**Goal of the exercise:** Reproduce the records from the start through the line containing "Estimated colour: blue -> purple", replacing "physics" with "chemistry" and leaving everything else as it stands.
— Begin Dataset entries —
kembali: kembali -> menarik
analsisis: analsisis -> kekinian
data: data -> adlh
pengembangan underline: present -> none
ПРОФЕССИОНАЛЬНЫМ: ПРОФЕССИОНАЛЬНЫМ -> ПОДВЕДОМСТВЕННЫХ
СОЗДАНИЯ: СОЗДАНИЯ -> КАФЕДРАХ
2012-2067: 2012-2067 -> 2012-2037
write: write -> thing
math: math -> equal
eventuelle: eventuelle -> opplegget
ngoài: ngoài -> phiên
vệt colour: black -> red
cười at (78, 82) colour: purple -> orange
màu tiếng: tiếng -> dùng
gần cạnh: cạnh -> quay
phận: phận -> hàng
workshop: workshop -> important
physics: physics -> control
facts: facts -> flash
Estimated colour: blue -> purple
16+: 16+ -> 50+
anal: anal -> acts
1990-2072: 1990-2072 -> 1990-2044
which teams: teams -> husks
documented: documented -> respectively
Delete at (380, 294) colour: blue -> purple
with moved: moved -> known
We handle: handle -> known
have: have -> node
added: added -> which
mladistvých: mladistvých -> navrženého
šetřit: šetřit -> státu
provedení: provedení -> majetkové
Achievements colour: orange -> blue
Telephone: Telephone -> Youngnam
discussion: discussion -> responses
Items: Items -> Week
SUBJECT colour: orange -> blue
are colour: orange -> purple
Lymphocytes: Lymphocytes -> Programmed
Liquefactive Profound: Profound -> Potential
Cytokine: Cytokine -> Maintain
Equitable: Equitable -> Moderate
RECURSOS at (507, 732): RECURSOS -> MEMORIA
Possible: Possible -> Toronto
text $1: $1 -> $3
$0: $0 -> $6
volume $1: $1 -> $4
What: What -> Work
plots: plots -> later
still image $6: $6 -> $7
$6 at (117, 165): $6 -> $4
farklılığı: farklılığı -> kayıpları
— End Dataset entries —
**Finished exercise:**
kembali: kembali -> menarik
analsisis: analsisis -> kekinian
data: data -> adlh
pengembangan underline: present -> none
ПРОФЕССИОНАЛЬНЫМ: ПРОФЕССИОНАЛЬНЫМ -> ПОДВЕДОМСТВЕННЫХ
СОЗДАНИЯ: СОЗДАНИЯ -> КАФЕДРАХ
2012-2067: 2012-2067 -> 2012-2037
write: write -> thing
math: math -> equal
eventuelle: eventuelle -> opplegget
ngoài: ngoài -> phiên
vệt colour: black -> red
cười at (78, 82) colour: purple -> orange
màu tiếng: tiếng -> dùng
gần cạnh: cạnh -> quay
phận: phận -> hàng
workshop: workshop -> important
chemistry: chemistry -> control
facts: facts -> flash
Estimated colour: blue -> purple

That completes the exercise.